The collection of flowers he sells can vary but he is currently selling multiple colors of roses for Valentine’s Day, including purple, pink, white and red.

Even when the holiday is over, Jim will still be standing on the street corner selling flowers to anyone who wants them.

A little further away, on Sixth Street, there is Oliver Flower Shop, which is also a flower hotspot today.

This little shop has a variety of different flowers and the shop will have them delivered to that special someone. This Valentine’s Day, think of supporting local small businesses.


Big evenings ahead

By Megan McKenzie

Pittsburgh undergoes a transformation on Feb. 14, featuring all kinds of special décor from red and pink heart-shaped balloons on signs to people walking briskly through the cold with flowers and chocolates tucked under their arms. It’s Valentine’s Day and Pittsburgh has come to life for this annual celebration of love.

Along with Valentine’s Day comes several key traditions for couples both young and old. A romantic dinner at a nice restaurant is essential on this day. Lucas Derr, a host at the Pittsburgh-themed restaurant City Works in Market Sqaure, reflects this sentiment.

“We’re pretty much all booked up,” Derr said when asked about the restaurant’s night ahead. Although there are no special Valentine’s day deals taking place at City Works, people are not dissuaded to make reservations for dinner. “We get a lot of big parties and couples.”

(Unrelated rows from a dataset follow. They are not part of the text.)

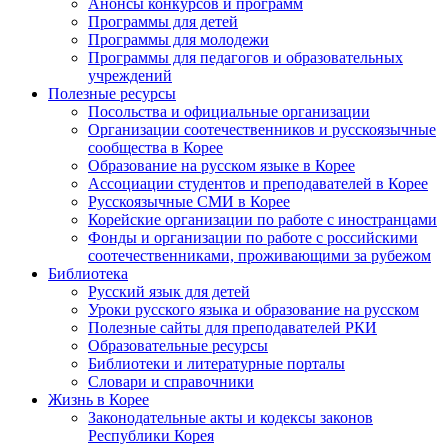
Анонсы конкурсов и программ
Программы для детей
Программы для молодежи
Программы для педагогов и образовательных
учреждений
Полезные ресурсы
Посольства и официальные организации
Организации соотечественников и русскоязычные
сообщества в Корее
Образование на русском языке в Корее
Ассоциации студентов и преподавателей в Корее
Русскоязычные СМИ в Корее
Корейские организации по работе с иностранцами
Фонды и организации по работе с российскими
соотечественниками, проживающими за рубежом
Библиотека
Русский язык для детей
Уроки русского языка и образование на русском
Полезные сайты для преподавателей РКИ
Образовательные ресурсы
Библиотеки и литературные порталы
Словари и справочники
Жизнь в Корее
Законодательные акты и кодексы законов
Республики Корея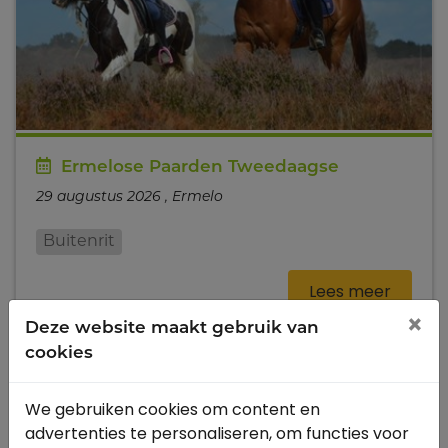
Ermelose Paarden Tweedaagse
29 augustus 2026 , Ermelo
Buitenrit
Lees meer
×
Deze website maakt gebruik van
cookies
augustus 2026
We gebruiken cookies om content en
advertenties te personaliseren, om functies voor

Another Valentine’s Day tradition is a quintessential pampering for those getting ready to spend a romantic night with their partner. Cardamone’s Salon at 300 Forbes Avenue is geared up for romantic pampering all throughout the month of February.

Their Valentine’s Day special runs until the end of February and includes a facial and a manicure, along with a microblading special.

Jill Coughenour, manager of Cardamone’s Salon, says that it’s “advertised as a nice gift” in the spirit of Valentine’s day.

“We’re busy today,” Coughenour said.

As people get ready for special dates with their partners and loved ones, salons like Cardamone’s Salon see plenty of business, and restaurants like City Works receive plenty of couples looking for a romantic meal.


“Flower delivery for uhhh…”

By Nicole Pampena

It’s hard to miss a big red cart clunking its way down the sidewalks of Pittsburgh. Some are filled with top-heavy roses barely held down by glass vases while others can have a balloon rising from the cart and bobbing up and down in the wind.

The occasion is not only Valentine’s Day, but also an annual fundraiser planned by the Honors Program to raise money for the John Fallon Travel Fund which financially assists students in travelling through Point Park both domestically and abroad.

The Honors Program is tasked with dozens upon dozens of flowers arrangements, both big and small, to be delivered throughout the Downtown area on Feb. 13 and 14. It’s a task barely manageable by one organization, so this year they recruited help from the women’s soccer team.

A filled cart takes anywhere from 15 minutes to an hour to deliver. Almost every office building in Pittsburgh has a different protocol for security and the handling of the flowers. Some recipients don’t answer the phone, some are caught up in meetings and others aren’t even trackable in their building’s directory.

Those who do receive flowers greet the students delivering with a mix of reactions.

“We don’t do these kind of things,” one woman said of her partner while being handed her bouquet. She shook her head but a small smile played at the corners of her mouth at the sight of the surprise.

“I told him not to send them to my work,” another woman commented. Yet she shared that same reaction of being pleasantly surprised.

And others look on with eyes of expectation—sometimes going so far as to pry the delivering students if there is bouquet is for them. A question that consistently gets the same half-hearted, sheepish answer from just a bunch of college students trying to raise some money:

“Not sure… but maybe we’ll be back later!”

Or maybe, we’ll just have to be back next Valentine’s Day.